[Foundation-l] Re: Proposal for multilingual coordination on foundation website

Anthere anthere9 at yahoo.com
Sun Sep 19 03:07:59 UTC 2004



Nicolas Weeger a écrit:
> Hello.
> 
> Sorry if this has been discussed before, or the place would be better on 
> meta (in which case could someone post there and/or gimme the 
> appropriate url? :)
> 
> Here's a (rough) proposal for managing different language of pages, 
> heavily based on [[m:Translation requests]].
> 
> When someone creates a new page (not translate an existing one), s/he 
> creates two pages like that:
> * My page (title in original language)
> * My page/<language code>
> 
> In the first page, put link the 2nd, stating that's the original 
> language. Then fill in 2nd. Maybe put timestamps of last change on 1st 
> so easy to check when original changed.
> When someone translates ''My page'' to language xx, do translation in 
> [[My page/xx]], and link from [[My page]].
> 
> When writing another page that links to ''My page'', try to link to [[My 
> page/xx]]. If nothing, link to [[My page]] - it'll make people want to 
> translate ''My page'', and point the page does exist - though not (yet) 
> in language you'd want.
> 
> If you want to link to a page you know doesn't exist, just link to 
> [[Future page]], without /. This way, when [[Future page]] does get 
> created, ''what links here'' will tell us which links need to be fixed 
> to correct language.
> 
> I hope it's clear lol.
> 
> The benefits i see are:
> * when translating another document, easy to know which articles are 
> translations of articles - either [[link/<my language>]], and if red 
> [[link]] (assuming original link is not broken)
> * each page have a ''disambiguation''-like page, to link all versions 
> and not forget a page here & there :)
> * you won't have someone translate [[Board]] to [[Conseil 
> d'administration]] and someone else to [[Board/fr]], and thus don't need 
> to check broken links or duplicates and whatever
> * software could prolly (though developers will know better'an me ;p) be 
> tweaked to check for [[article/<browser language>]] when someone asks 
> for [[article]], and fallback on latter if not found - thus one day we 
> can link straight to [[article]]
> 
> On the bad side:
> * page title is always ''original language'' title, whatever the 
> language the page actually is
> 
> Nicolas 'Ryo'

Hmmm
Well, I think you are suggesting this by reference of the newsletter and 
the wikimedia site translation.
This could work for some translations I guess.

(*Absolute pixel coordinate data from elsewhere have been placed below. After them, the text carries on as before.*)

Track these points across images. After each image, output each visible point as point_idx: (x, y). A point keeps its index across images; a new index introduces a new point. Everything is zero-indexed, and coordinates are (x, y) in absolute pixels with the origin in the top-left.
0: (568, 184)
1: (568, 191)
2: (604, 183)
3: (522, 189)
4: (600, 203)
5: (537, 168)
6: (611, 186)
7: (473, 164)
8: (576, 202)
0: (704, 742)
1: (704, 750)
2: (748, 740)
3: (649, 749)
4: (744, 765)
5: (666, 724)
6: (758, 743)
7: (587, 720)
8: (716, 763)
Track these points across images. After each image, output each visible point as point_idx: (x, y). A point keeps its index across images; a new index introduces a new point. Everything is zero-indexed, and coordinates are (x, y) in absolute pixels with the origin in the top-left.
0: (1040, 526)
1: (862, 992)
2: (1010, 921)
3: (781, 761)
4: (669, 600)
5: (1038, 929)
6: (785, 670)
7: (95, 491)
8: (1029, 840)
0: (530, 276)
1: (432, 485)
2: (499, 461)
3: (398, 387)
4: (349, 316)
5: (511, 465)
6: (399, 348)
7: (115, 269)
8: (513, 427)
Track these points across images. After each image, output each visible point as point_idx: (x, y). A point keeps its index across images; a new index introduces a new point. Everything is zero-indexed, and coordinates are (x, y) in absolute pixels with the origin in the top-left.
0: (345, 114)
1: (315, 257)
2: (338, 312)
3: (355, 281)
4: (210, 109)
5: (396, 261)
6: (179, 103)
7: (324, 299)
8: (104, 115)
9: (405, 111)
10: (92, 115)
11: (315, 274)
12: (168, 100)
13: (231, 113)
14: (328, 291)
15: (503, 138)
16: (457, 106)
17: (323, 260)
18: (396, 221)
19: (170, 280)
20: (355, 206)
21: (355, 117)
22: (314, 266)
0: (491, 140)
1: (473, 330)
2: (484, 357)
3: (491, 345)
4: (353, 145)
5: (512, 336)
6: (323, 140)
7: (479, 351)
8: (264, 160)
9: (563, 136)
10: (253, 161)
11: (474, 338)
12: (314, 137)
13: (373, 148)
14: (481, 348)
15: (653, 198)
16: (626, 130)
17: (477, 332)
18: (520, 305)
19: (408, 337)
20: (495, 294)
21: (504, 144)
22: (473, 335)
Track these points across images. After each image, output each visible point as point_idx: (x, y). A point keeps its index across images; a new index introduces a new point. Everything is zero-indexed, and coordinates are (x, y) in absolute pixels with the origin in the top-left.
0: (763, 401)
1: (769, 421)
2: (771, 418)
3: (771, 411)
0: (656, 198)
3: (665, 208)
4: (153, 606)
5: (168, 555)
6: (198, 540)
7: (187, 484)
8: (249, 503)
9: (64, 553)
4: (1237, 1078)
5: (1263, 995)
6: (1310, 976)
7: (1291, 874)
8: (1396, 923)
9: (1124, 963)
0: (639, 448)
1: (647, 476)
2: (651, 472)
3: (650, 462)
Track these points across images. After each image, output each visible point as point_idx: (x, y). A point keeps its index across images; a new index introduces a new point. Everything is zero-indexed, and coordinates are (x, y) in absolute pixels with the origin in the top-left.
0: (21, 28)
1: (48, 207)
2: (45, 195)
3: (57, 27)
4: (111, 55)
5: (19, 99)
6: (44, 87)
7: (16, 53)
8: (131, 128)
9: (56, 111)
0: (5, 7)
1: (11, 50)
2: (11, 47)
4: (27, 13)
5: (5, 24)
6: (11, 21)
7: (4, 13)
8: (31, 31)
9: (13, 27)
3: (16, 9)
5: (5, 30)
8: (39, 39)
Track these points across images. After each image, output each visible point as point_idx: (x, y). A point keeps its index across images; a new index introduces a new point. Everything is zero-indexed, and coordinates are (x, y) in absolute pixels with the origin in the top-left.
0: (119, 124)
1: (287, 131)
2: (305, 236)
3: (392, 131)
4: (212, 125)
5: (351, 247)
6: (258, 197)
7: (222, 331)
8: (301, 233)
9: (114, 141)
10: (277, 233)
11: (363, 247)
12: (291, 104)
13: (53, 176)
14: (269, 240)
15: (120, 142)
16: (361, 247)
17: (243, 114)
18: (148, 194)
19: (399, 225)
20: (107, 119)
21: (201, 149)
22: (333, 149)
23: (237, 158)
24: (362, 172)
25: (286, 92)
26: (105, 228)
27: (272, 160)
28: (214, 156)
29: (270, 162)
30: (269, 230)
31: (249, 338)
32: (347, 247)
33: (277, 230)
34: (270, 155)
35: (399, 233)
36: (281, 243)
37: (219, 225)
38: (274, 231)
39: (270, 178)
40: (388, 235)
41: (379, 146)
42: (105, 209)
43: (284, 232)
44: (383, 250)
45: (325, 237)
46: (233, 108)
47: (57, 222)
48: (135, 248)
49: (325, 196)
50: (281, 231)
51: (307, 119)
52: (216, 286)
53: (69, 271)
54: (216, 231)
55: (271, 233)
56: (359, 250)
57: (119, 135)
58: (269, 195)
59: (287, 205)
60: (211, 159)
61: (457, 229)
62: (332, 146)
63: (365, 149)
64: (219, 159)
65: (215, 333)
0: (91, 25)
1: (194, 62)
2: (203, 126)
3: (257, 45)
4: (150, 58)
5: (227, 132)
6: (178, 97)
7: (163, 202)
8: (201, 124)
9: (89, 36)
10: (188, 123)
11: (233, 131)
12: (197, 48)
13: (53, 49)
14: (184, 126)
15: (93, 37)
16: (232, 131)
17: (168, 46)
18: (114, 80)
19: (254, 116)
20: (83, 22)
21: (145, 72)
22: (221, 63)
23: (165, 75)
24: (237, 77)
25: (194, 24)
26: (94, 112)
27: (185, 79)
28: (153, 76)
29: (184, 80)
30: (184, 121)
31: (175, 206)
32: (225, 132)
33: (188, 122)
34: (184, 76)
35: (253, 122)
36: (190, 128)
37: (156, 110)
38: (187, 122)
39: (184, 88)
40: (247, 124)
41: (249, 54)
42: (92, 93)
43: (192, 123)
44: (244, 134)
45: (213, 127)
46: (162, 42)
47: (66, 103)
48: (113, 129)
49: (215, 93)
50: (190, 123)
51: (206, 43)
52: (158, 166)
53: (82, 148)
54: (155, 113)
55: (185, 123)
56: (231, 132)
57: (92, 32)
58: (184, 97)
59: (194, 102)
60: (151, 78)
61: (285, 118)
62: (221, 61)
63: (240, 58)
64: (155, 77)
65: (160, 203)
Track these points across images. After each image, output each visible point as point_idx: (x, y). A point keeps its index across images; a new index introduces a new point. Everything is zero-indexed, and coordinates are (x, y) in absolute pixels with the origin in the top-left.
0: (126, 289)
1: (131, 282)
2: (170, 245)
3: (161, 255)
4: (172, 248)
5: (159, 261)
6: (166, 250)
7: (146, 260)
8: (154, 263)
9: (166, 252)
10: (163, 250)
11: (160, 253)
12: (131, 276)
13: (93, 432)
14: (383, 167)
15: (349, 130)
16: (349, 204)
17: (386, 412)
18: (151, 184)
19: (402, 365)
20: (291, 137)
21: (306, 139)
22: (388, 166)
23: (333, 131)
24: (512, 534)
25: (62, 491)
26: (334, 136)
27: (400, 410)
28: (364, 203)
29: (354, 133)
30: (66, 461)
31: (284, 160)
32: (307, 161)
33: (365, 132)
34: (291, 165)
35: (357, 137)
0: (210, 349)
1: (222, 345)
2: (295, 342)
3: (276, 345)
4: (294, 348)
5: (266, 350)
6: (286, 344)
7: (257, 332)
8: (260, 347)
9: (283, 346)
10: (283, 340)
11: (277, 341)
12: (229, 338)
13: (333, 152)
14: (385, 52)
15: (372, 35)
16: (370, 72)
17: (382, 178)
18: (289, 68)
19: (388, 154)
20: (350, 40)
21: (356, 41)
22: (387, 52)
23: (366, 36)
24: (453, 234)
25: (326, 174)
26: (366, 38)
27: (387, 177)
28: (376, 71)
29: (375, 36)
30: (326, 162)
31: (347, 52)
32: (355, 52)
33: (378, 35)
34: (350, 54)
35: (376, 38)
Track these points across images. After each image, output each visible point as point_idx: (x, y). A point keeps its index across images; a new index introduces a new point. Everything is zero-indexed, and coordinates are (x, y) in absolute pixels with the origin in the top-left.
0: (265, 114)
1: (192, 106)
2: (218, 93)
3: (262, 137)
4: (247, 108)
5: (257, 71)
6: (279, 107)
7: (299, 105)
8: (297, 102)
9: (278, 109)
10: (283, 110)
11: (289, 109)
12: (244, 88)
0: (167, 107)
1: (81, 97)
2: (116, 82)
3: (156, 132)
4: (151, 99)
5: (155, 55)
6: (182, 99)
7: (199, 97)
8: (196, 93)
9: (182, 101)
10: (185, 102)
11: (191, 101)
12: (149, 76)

But I see two problems with this :

*the title being in original language is problematic. If the original 
language is in japanese, that means all I will see from this page title 
is ?????/fr.
I fear it is not very informative to me to help me guess what is on the 
page.

*at least on the wmf site, I can not really say which article is the 
original one. Languages are alternatively worked on.
Similarly, if I refer to the newsletter, though I wrote a big part of it 
in french, which was translated in english by someone else, the version 
of the newsletter considered original was the english one... even though 
the original text was french. When the english text was edited, I had to 
edit back the "original" text in french, so it could fit the english text.
After a while, this gets very confusing :-) This mix of origin does not 
goes much in the direction of having original and original/fr.

But for other situations (true translations), that might work yes.